Somewhere in the distance a telephone rang. Far too late he realised it was his own. He ran into the apartment. It was Mona.

‘I thought you were going to meet me,’ she said angrily.

Wallander looked at his watch and swore quietly. He should have been down by the boat at least a quarter of an hour ago.

‘I got caught up in a criminal investigation,’ he said apologetically.

‘I thought you were off today?’

‘Unfortunately they needed me.’

‘Are there really no other policemen except you? Is this how it’s going to be?’

‘It was an exception.’

‘Did you go grocery shopping?’

‘No, I ran out of time.’

He heard how disappointed she was.

‘I’ll come get you now,’ he said, ‘I’ll try to hail a cab. Then we can go to a restaurant somewhere.’

‘How can I be sure? Maybe you’ll get called away again.’

‘I’ll be down there as soon as I can, I promise.’

‘I’ll be on a bench outside. But I’m only waiting for twenty minutes. Then I’m going home.’

Wallander hung up and called the cab company. It was busy. It took almost ten minutes for him to get a cab. Between tries, he managed to lock up Halen’s apartment and change his shirt.

He arrived at the ferry terminal after thirty-three minutes. Mona had already left. She lived on Sodra Forstadsgatan. Wallander walked up to Gustav Adolf’s Square and called from a payphone. There was no answer. Five minutes later he called again. By then she was home.

‘If I say twenty minutes, I mean twenty minutes,’ she said.

‘I couldn’t get a hold of a cab. The line to the damn cab company was busy.’

‘I’m tired anyway,’ she said. ‘Let’s get together another night.’

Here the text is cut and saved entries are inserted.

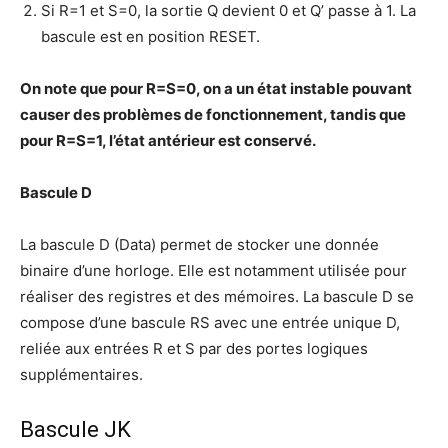
Si R=1 et S=0, la sortie Q devient 0 et Q’ passe à 1. La
bascule est en position RESET.
On note que pour R=S=0, on a un état instable pouvant
causer des problèmes de fonctionnement, tandis que
pour R=S=1, l’état antérieur est conservé.
Bascule D
La bascule D (Data) permet de stocker une donnée
binaire d’une horloge. Elle est notamment utilisée pour
réaliser des registres et des mémoires. La bascule D se
compose d’une bascule RS avec une entrée unique D,
reliée aux entrées R et S par des portes logiques
supplémentaires.
Bascule JK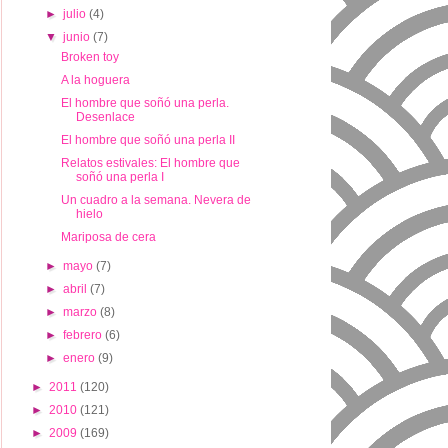
►
julio
(4)
▼
junio
(7)
Broken toy
A la hoguera
El hombre que soñó una perla.
Desenlace
El hombre que soñó una perla II
Relatos estivales: El hombre que
soñó una perla I
Un cuadro a la semana. Nevera de
hielo
Mariposa de cera
►
mayo
(7)
►
abril
(7)
►
marzo
(8)
►
febrero
(6)
►
enero
(9)
►
2011
(120)
►
2010
(121)
►
2009
(169)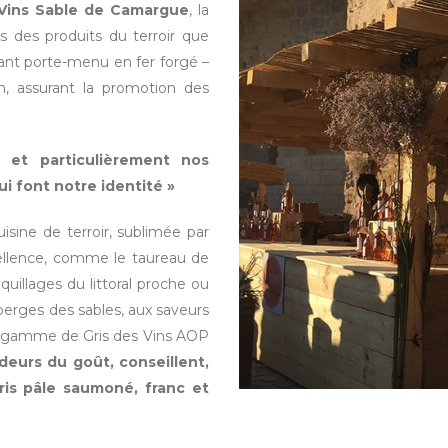
Vins Sable de Camargue
, la
rs des produits du terroir que
mant porte-menu en fer forgé –
n, assurant la promotion des
 et particulièrement nos
ui font notre identité »
isine de terroir, sublimée par
excellence, comme le taureau de
illages du littoral proche ou
perges des sables, aux saveurs
 la gamme de Gris des Vins AOP
deurs du goût, conseillent,
ris pâle saumoné, franc et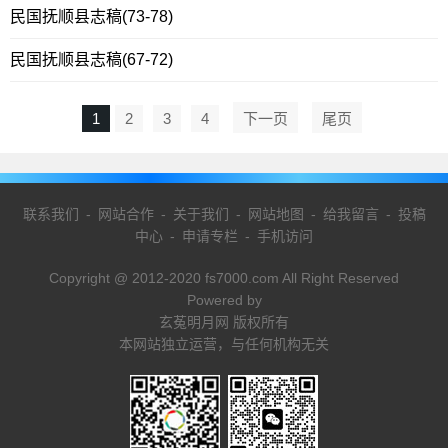
民国抚顺县志稿(73-78)
民国抚顺县志稿(67-72)
1
2
3
4
下一页
尾页
联系我们
-
网站合作
-
关于我们
-
网站地图
-
给我留言
-
投稿
中心
-
申请专栏
-
手机访问
Copyright @ 2012-2020 fs7000.com All Right Reserved
Powered by
玄菟明月网 版权所有
本网站独立运营，与任何机构无关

Wallander tried to change her mind, but she was firm. The conversation turned into an argument. Then she hung up. Wallander slammed the receiver into the cradle. A couple of passing patrol officers gave him disapproving looks. They did not appear to recognise him.

Wallander walked over to a hot-dog stand by the square. Then he sat down on a bench to eat and distractedly watched some seagulls fighting over a scrap of bread.

He and Mona did not fight very often but each time it happened it worried him. Inside, he knew it would blow over the next day. Then she would be back to normal. But his reason had no influence on his anxiety. It was there anyway.

When Wallander arrived home he sat down at the kitchen table and tried to concentrate on writing down a systematic account of everything that had happened in the apartment next door. But he didn’t feel he was getting anywhere. On top of this he felt unsure of himself. How do you go about conducting an investigation and an analysis of a crime scene? He realised he lacked too many fundamental skills, despite his time at the police academy. After half an hour he angrily threw the pen down. It was all in his imagination. Halen had shot himself. The betting form and the salesman didn’t change anything. He would be better off bemoaning the fact that he had not got to know Halen. Perhaps it was the man’s loneliness that at last became unbearable?